§ Your assignment: Search the entries below for the word "Structures" and copy each line that has it.

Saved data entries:
====

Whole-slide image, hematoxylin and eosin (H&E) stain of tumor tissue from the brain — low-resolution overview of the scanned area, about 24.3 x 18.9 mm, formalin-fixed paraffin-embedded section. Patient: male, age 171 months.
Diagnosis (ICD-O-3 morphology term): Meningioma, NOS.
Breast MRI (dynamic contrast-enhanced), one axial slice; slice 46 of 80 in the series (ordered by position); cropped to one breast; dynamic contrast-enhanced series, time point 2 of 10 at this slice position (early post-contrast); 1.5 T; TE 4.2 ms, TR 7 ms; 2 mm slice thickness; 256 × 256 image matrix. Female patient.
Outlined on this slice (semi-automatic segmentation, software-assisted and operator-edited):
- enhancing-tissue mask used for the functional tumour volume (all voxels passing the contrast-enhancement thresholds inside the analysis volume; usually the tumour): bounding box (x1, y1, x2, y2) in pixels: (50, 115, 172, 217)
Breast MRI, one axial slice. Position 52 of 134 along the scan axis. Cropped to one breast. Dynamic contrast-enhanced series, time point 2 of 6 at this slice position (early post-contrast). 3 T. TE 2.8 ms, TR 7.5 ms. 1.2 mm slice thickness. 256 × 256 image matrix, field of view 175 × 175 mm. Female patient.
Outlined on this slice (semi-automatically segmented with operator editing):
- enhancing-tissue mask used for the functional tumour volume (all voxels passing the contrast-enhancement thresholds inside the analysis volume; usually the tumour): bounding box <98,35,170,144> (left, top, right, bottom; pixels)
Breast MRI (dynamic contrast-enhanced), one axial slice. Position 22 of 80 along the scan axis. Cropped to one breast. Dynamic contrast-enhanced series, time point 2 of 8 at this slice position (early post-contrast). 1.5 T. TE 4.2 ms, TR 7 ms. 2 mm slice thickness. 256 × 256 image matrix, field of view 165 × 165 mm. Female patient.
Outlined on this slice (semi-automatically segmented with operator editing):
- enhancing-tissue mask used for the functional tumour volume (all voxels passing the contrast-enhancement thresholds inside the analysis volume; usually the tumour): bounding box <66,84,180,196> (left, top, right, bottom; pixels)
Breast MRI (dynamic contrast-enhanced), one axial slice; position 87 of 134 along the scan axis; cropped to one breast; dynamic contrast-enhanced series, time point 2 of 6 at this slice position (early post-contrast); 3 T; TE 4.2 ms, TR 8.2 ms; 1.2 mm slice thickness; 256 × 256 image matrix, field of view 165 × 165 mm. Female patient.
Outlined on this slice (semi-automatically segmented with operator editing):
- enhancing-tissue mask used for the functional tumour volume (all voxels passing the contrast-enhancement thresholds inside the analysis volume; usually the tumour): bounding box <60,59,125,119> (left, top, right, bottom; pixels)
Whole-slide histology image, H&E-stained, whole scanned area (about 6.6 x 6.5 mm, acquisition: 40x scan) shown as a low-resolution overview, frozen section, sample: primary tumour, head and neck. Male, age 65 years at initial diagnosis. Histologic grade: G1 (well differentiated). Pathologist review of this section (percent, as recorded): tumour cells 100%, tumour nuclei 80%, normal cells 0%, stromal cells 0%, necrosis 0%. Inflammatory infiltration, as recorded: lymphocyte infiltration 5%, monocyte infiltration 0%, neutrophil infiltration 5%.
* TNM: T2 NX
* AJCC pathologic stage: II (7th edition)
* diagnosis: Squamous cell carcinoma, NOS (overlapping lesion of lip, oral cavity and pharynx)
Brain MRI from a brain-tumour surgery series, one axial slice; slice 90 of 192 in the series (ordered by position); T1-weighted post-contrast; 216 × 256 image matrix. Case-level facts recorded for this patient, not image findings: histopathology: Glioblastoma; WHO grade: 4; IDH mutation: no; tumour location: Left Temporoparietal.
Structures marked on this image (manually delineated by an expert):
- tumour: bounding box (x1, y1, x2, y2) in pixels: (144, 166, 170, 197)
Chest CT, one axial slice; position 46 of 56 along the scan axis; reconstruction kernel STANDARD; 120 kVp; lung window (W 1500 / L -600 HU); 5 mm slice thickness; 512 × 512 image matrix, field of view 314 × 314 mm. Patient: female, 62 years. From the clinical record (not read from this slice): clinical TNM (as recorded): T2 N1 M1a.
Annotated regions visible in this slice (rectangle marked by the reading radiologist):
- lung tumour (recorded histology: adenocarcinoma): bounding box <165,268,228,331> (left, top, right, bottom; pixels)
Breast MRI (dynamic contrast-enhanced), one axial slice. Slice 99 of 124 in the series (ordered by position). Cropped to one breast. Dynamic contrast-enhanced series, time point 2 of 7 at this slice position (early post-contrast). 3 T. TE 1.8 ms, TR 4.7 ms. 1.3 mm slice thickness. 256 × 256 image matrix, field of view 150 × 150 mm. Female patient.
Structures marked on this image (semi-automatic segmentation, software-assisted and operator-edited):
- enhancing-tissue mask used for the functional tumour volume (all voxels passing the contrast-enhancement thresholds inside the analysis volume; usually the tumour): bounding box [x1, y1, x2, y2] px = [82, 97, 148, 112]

====

§ Result of this exercise:
Structures marked on this image (manually delineated by an expert):
Structures marked on this image (semi-automatic segmentation, software-assisted and operator-edited):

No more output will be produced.